§ **UNTERSUCHTER TEXT**:
Sozialdemokratische Diplomatie.

Die deutsche Diplomatie, wie sie der Bundesminister des Auswärtigen, Frank-Walter Steinmeier, praktiziert, löst in ihrem Presseecho einen merkwürdigen Dreiklang aus: aufwarten, aufzwingen, auffordern.

Aufgewartet wird den strategischen Gegnern der transatlantischen Wertegemeinschaft: der russländischen Föderation, dem Iran, natürlich auch China. Gemeinsam ist diesen Gegnern das ökonomische und machtpolitische Interesse am Mittelmeer und seinen Anrainern.

China strebt vorrangig nach wirtschaftlichem Zugang zum EU-Markt sowie den Rohstoffen der Golfstaaten und Afrikas. Russland und Iran haben eher machtpolitische Ziele, um Stützpunkte zu sichern. Das hat sie mit dem Massenmörder Assad verbunden, den die USA wohl schon beseitigt hätten, wären diese Großgegner nicht das, was sie sind.

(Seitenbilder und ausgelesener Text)
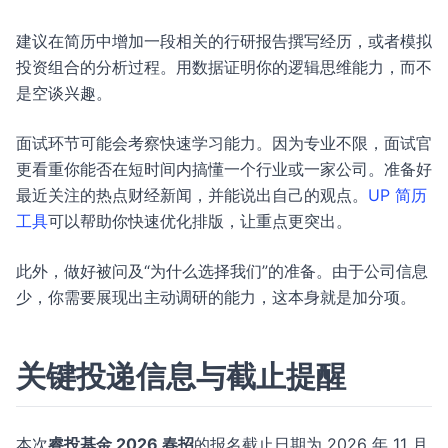
建议在简历中增加一段相关的行研报告撰写经历，或者模拟
投资组合的分析过程。用数据证明你的逻辑思维能力，而不
是空谈兴趣。
面试环节可能会考察快速学习能力。因为专业不限，面试官
更看重你能否在短时间内搞懂一个行业或一家公司。准备好
最近关注的热点财经新闻，并能说出自己的观点。
UP 简历
工具
可以帮助你快速优化排版，让重点更突出。
此外，做好被问及“为什么选择我们”的准备。由于公司信息
少，你需要展现出主动调研的能力，这本身就是加分项。
关键投递信息与截止提醒
本次
睿投基金 2026 春招
的报名截止日期为 2026 年 11 月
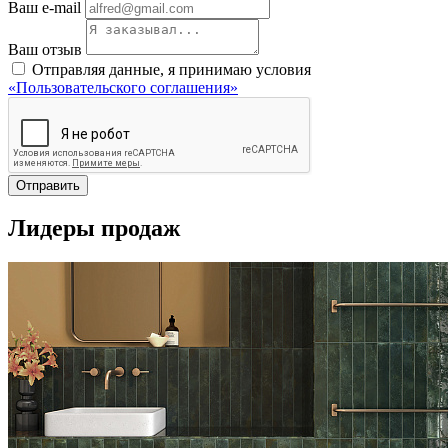
Ваш e-mail
Ваш отзыв
Отправляя данные, я принимаю условия
«Пользовательского соглашения»
Отправить
Лидеры продаж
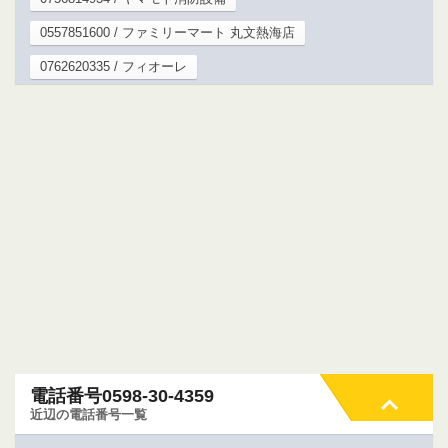
0557851600 / ファミリーマート 丸文熱海店
0762620335 / フィオーレ
電話番号0598-30-4359
近辺の電話番号一覧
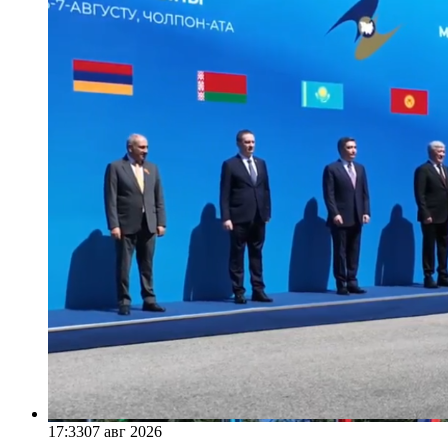
17:33
07 авг 2026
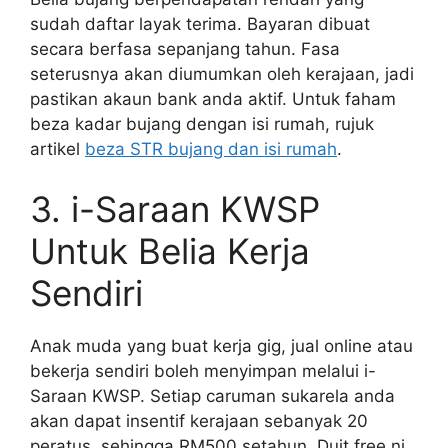
sudah daftar layak terima. Bayaran dibuat
secara berfasa sepanjang tahun. Fasa
seterusnya akan diumumkan oleh kerajaan, jadi
pastikan akaun bank anda aktif. Untuk faham
beza kadar bujang dengan isi rumah, rujuk
artikel
beza STR bujang dan isi rumah
.
3. i-Saraan KWSP
Untuk Belia Kerja
Sendiri
Anak muda yang buat kerja gig, jual online atau
bekerja sendiri boleh menyimpan melalui i-
Saraan KWSP. Setiap caruman sukarela anda
akan dapat insentif kerajaan sebanyak 20
peratus, sehingga RM500 setahun. Duit free ni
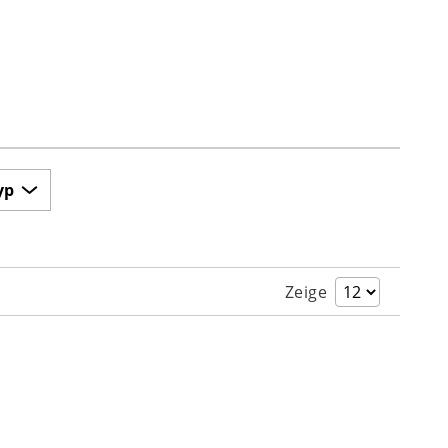
yp
Zeige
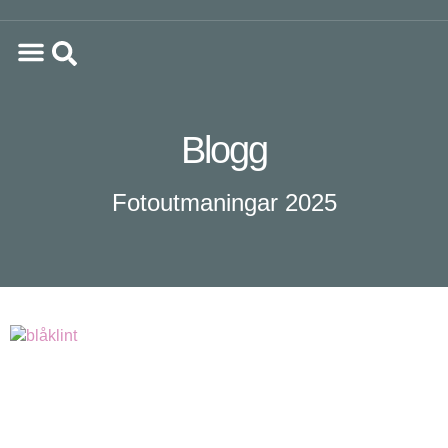
Blogg
Fotoutmaningar 2025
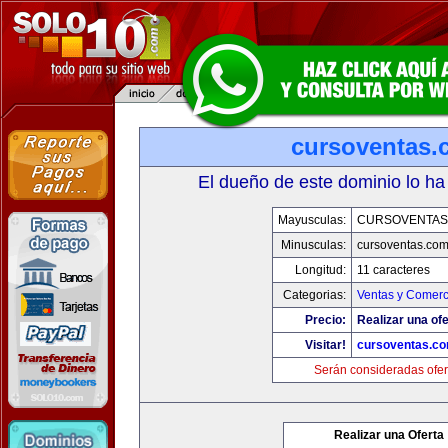
cursoventas.
El dueño de este dominio lo ha
Mayusculas:
CURSOVENTAS
Minusculas:
cursoventas.co
Longitud:
11 caracteres
Categorias:
Ventas y Comerc
Precio:
Realizar una ofe
Visitar!
cursoventas.c
Serán consideradas ofer
Realizar una Oferta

§ **FRAGEN**:
A – Beantworte anhand des Textes zur sozialdemokratischen Diplomatie:
(i) Aus welchen drei Wörtern besteht der „merkwürdige Dreiklang“ im Presseecho?
(ii) Wonach strebt China laut Text vorrangig?
(iii) Welche Art von Zielen haben Russland und Iran, und wozu dienen sie?
B – Greif den Text zur sozialdemokratischen Diplomatie nach seinem letzten Satz auf und schreib ihn fort.

§ **LÖSUNGEN ZUR ÜBUNG**:
A –
(i) Aufwarten, aufzwingen, auffordern.
(ii) Nach wirtschaftlichem Zugang zum EU-Markt sowie zu den Rohstoffen der Golfstaaten und Afrikas.
(iii) Eher machtpolitische Ziele, um Stützpunkte zu sichern.

B –
Europa und Deutschland tragen die Folgen des von Assad und seinen Paten eskalierten Bürgerkriegs, der Millionen fliehen lässt. Da wird erklärbar, warum deutsche Diplomatie bei Gegnern „aufwarten“ muss.

Die jungen Demokratien Ostmitteleuropas fühlen sich von Russland und seiner aggressiven Geopolitik stärker bedroht als wir. Sie sehen sich stärker von Migration, z. B. aus der Ukraine und Eurasien, betroffen. Daher verweigern sie bisher aus Sorge um ihren inneren Zusammenhalt die verbindliche Zuteilungsquote von Flüchtlingen durch die EU.

Zu diesem Thema ist das Gespräch im Geiste der Gründerväter europäischer Integration zu führen.

Die haben wohl nicht daran gedacht, dass ein deutscher Außenminister in der EU öffentlich so auftritt: Es gebe „eine klare Mehrheit für verbindliche Quoten … Und wenn es nicht anders geht, sollten wir ernsthaft erwägen, auch das Instrument der Mehrheitsentscheidung anzuwenden.“ *1)

In der Presse, z. B. im SPIEGEL, wird diese öffentliche Äußerung des Außenministers Steinmeier zutreffend als „Drohen“ interpretiert: „Statt den Konsens aller Mitgliedstaaten zu suchen, würden dann eben einzelne überstimmt. Eine deutliche Warnung.“ *2)

Diese neue Tonlage deutscher Diplomatie über Medien, die mit der „Berliner Republik“ aufkam, missfällt: „drohen, warnen, aufzwingen“, Sanktion durch Sperre von EU-Fonds u.ä.m.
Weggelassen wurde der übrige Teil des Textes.